▸ **EXERCISE PASSAGE**:
▼▼▼

But today may be the strangest not-what-I-ordered, so far.
Here's the feedback I send after receiving the shipment:
to seller: http://myworld.ebay.com/scooter2367/
regarding listing: http://cgi.ebay.com/ws/eBayISAPI.dll?ViewItem&item=160095757303&sspagename=ADME:B:AAQ:US:1
The listing said '12 herb starter plants', giving one the impression that it included 12 plants, each different
What you sent me is NINE plants, including 5 plants not mentioned in the listing, 1 of which came with no identification, has no scent, and resembles lawn grass
In the listing, but not delivered:
thyme, garlic chives, sage, rosemary, oregano, shiso, chives, and orangemint (8 plants)
Included, but not in the listing: 2 catnip, 1 patchouli, 1 chocolate mint, 1 unidentified grassy plant
Almost OK:
lemon balm (you sent lemon verbena, but that's close enough), african blue basil, pineapple sage (you sent pineapple mint, close enough), and genovese basil (you sent columnar basil, close enough)

▲▲▲

▸ **EXERCISE DATA**:
▼▼▼

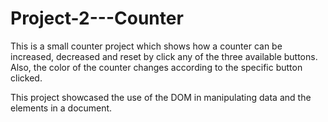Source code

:# Project-2---Counter
This is a small counter project which shows how a counter can be increased, decreased and reset by click any of the three available buttons.
Also, the color of the counter changes according to the specific button clicked. 

This project showcased the use of the DOM in manipulating data and the elements in a document.
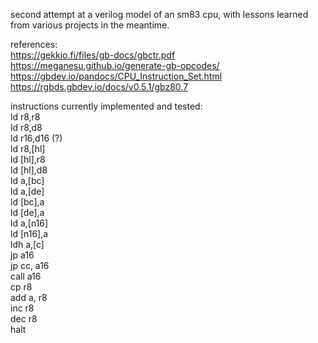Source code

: second attempt at a verilog model of an sm83 cpu, with lessons learned from various projects in the meantime.

references:\
https://gekkio.fi/files/gb-docs/gbctr.pdf \
https://meganesu.github.io/generate-gb-opcodes/ \
https://gbdev.io/pandocs/CPU_Instruction_Set.html \
https://rgbds.gbdev.io/docs/v0.5.1/gbz80.7

instructions currently implemented and tested:\
ld r8,r8 \
ld r8,d8 \
ld r16,d16 (?)\
ld r8,[hl] \
ld [hl],r8 \
ld [hl],d8 \
ld a,[bc] \
ld a,[de] \
ld [bc],a \
ld [de],a \
ld a,[n16] \
ld [n16],a \
ldh a,[c] \
jp a16 \
jp cc, a16 \
call a16 \
cp r8 \
add a, r8 \
inc r8 \
dec r8 \
halt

▲▲▲

▸ **TASKS TO PERFORM**:
(1) Could you rewrite the rows from the line with "This project showcased" to the line with "https://rgbds.gbdev.io/docs/v0.5.1/gbz80.7", changing "references" to "links" and keeping everything else the same? Leave out the pictures.
(2) Can you continue the feedback about the herb-plant order from the point where it stops?
These rows have no connection to the herb-plant feedback.

▸ **EXERCISE RESULTS**:
(1)
This project showcased the use of the DOM in manipulating data and the elements in a document.
Source code

: second attempt at a verilog model of an sm83 cpu, with lessons learned from various projects in the meantime.

links:\
https://gekkio.fi/files/gb-docs/gbctr.pdf \
https://meganesu.github.io/generate-gb-opcodes/ \
https://gbdev.io/pandocs/CPU_Instruction_Set.html \
https://rgbds.gbdev.io/docs/v0.5.1/gbz80.7

(2)
So, essentially, of the 12 plants expected, you sent 1, plus 3 'close enough', 5 completely different, for a total of only 9
I am most unhappy over being 3 short of ANY kind of 12 herbs, plus not even knowing what one of them is. Luckily, the plant I wanted most was African blue basil.
^^^^^^^^^^^^^^^^^^^^^^^^^^^^^^^^^^^^^^^^^^^^^^^^^^^^^^^^^ The ^^ represents the end of the feedback I sent, btw.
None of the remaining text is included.